New Zealand rugby
All Blacks in safe hands with Kieran Read
Jeff Wilson
May 21, 2013
New Zealand's Kieran Read warms up for his first game as captain, New Zealand training session, Stadio Tre Fontane di Roma, Rome, Italy, November 15, 2012
Doing all the basics very well makes Kieran Read exceptional © Getty Images

New Zealand rugby fans all wondered if we would ever be able to replace Richie McCaw as All Blacks' captain but from the current inspiration we're seeing from Kieran Read I think we need not worry.

Of course, Read and McCaw play different positions, but their influence is no different. Read has had the opportunity, with both the Crusaders and the All Blacks, to learn from the very best in McCaw and he has certainly learnt those lessons.

The mark of a great leader and player, and a trait of both, is they don't have to play week-in week-out to bring their best on every single occasion.

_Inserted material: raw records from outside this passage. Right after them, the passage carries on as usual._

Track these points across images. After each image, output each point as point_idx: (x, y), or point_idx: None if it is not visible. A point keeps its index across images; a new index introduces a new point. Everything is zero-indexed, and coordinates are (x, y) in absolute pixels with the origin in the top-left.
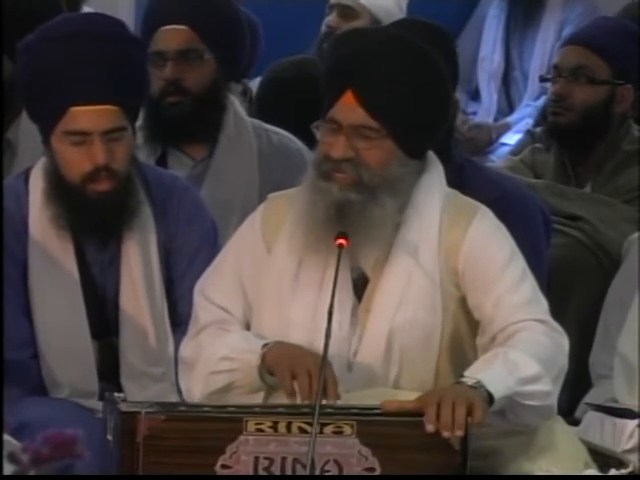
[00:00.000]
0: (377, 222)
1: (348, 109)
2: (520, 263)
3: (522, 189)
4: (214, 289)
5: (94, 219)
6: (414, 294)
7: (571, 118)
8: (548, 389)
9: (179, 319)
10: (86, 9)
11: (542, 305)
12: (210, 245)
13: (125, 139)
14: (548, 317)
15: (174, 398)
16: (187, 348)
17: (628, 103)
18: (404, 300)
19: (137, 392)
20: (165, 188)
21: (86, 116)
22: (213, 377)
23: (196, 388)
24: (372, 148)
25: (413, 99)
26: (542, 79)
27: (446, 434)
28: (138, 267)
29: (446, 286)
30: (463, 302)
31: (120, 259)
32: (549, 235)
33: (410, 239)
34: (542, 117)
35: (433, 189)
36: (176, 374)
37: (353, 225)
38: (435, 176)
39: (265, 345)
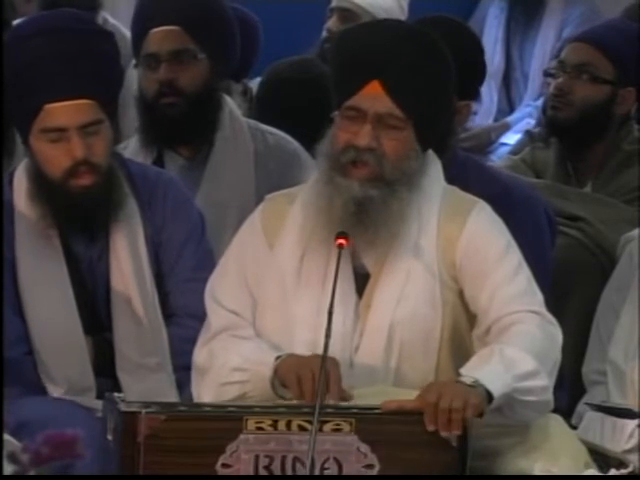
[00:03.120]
0: (397, 216)
1: (374, 98)
2: (516, 256)
3: (526, 187)
4: (223, 292)
5: (79, 214)
6: (414, 289)
7: (570, 113)
8: (545, 384)
9: (171, 311)
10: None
11: (537, 297)
12: (197, 237)
13: (102, 132)
14: (543, 309)
15: (171, 389)
16: (200, 354)
17: (629, 106)
18: (404, 295)
19: (133, 384)
20: (150, 182)
21: (61, 112)
22: (225, 388)
23: (207, 397)
24: (394, 139)
25: (434, 89)
26: (546, 73)
27: (444, 433)
28: (127, 260)
29: (445, 279)
30: (461, 295)
31: (109, 253)
32: (554, 233)
33: (410, 234)
34: (542, 111)
35: (432, 183)
36: (173, 365)
37: (373, 220)
38: (434, 172)
39: (278, 357)
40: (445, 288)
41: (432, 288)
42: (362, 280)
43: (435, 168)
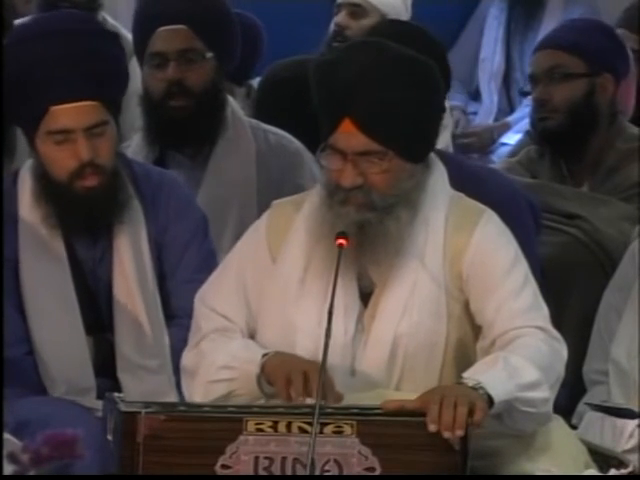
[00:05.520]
0: (394, 236)
1: (350, 137)
2: (523, 268)
3: (508, 185)
4: (216, 298)
5: (84, 216)
6: (419, 300)
7: (558, 119)
8: (546, 396)
9: (172, 312)
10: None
11: (542, 312)
12: (200, 238)
13: (108, 133)
14: (548, 324)
15: (172, 391)
16: (188, 357)
17: (610, 92)
18: (409, 306)
19: (134, 385)
20: (153, 183)
21: (67, 114)
22: (213, 385)
23: (197, 396)
24: (380, 172)
25: (412, 113)
26: (522, 93)
27: (447, 434)
28: (130, 261)
29: (451, 291)
30: (467, 306)
31: (111, 254)
32: (538, 225)
33: (416, 245)
34: (531, 126)
35: (437, 192)
36: (173, 366)
37: (372, 241)
38: (439, 177)
39: (265, 355)
40: (451, 299)
41: (438, 299)
42: (368, 292)
43: (439, 172)
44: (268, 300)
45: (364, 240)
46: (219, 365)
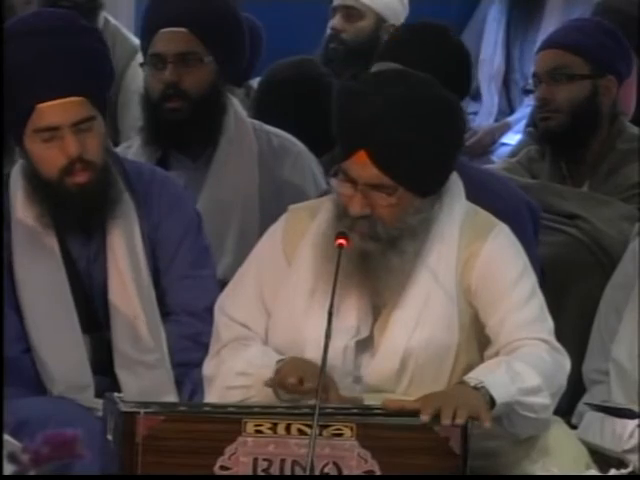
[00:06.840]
0: (396, 270)
1: (363, 167)
2: (530, 280)
3: (507, 187)
4: (235, 305)
5: (76, 213)
6: (432, 314)
7: (560, 120)
8: (547, 402)
9: (168, 309)
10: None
11: (547, 324)
12: (194, 234)
13: (95, 129)
14: (552, 337)
15: (170, 385)
16: (209, 366)
17: (613, 94)
18: (422, 320)
19: (132, 381)
20: (145, 179)
21: (53, 111)
22: (229, 392)
23: (213, 400)
24: (387, 206)
25: (429, 154)
26: (525, 91)
27: (446, 422)
28: (124, 257)
29: (462, 303)
30: (477, 318)
31: (105, 251)
32: (537, 226)
33: (430, 259)
34: (532, 125)
35: (454, 206)
36: (171, 362)
37: (372, 273)
38: (456, 194)
39: (280, 360)
40: (462, 313)
41: (450, 312)
42: (379, 306)
43: (457, 189)
44: (281, 303)
45: (367, 272)
46: (236, 371)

Both play back row positions that rely on physicality, so your mental edge needs to be sharp. Their ability to bring that competitive mentality to the game shows why they're great leaders. It's easy to tell yourself to run all day but harder to put yourself into the physical contest.

Whether you draw inspiration from a strong ball carry, a constructive clean-out or a dominant tackle, those actions can swing the momentum of any game.

Kieran Read is never one to shirk his responsibilities. He's a target at line-out time, accurate at the base of the scrum, aggressive at the tackle, carries with purpose and is effective at the breakdown. These qualities separate him from the rest.

If you're looking for X-factor, you should look no further than a player who not only commands respect but who performs with composure under pressure.

So often we look for the players who make the miracle play, the line-break or attempt the spectacular. Instead, maybe we should look at the player who makes a difference for 80 minutes.

Great players never want to under-perform, they don't want to work their way back in. Read's patience over his return from his foot injury was a testament to that. Whereas most others would rush to get back inside the white lines, he waited until he was completely ready to be the best player he could be and there is a lesson for others in that. Both McCaw and Read, on a consistent basis, have come back to show that no matter what the lay-off, their next performance is almost as good as their last.

The Crusaders, of course, still need to know how to follow his lead and, once again, many will have been guilty of having their doubts about the Crusaders' credentials when history tells us this is their time.

With a team full of All Blacks, the public expectations of the Crusaders are so very high that sometimes we forget when competitions are won and lost. Super Rugby is not won in February-March but in late May and July.

All the indications are, after Read's lift for the team last week against the Blues, that the Crusaders are headed back to a place they have not seen in five years - the top of Super Rugby.

The next step on that journey is this weekend in Hamilton against the defending champions, the Chiefs.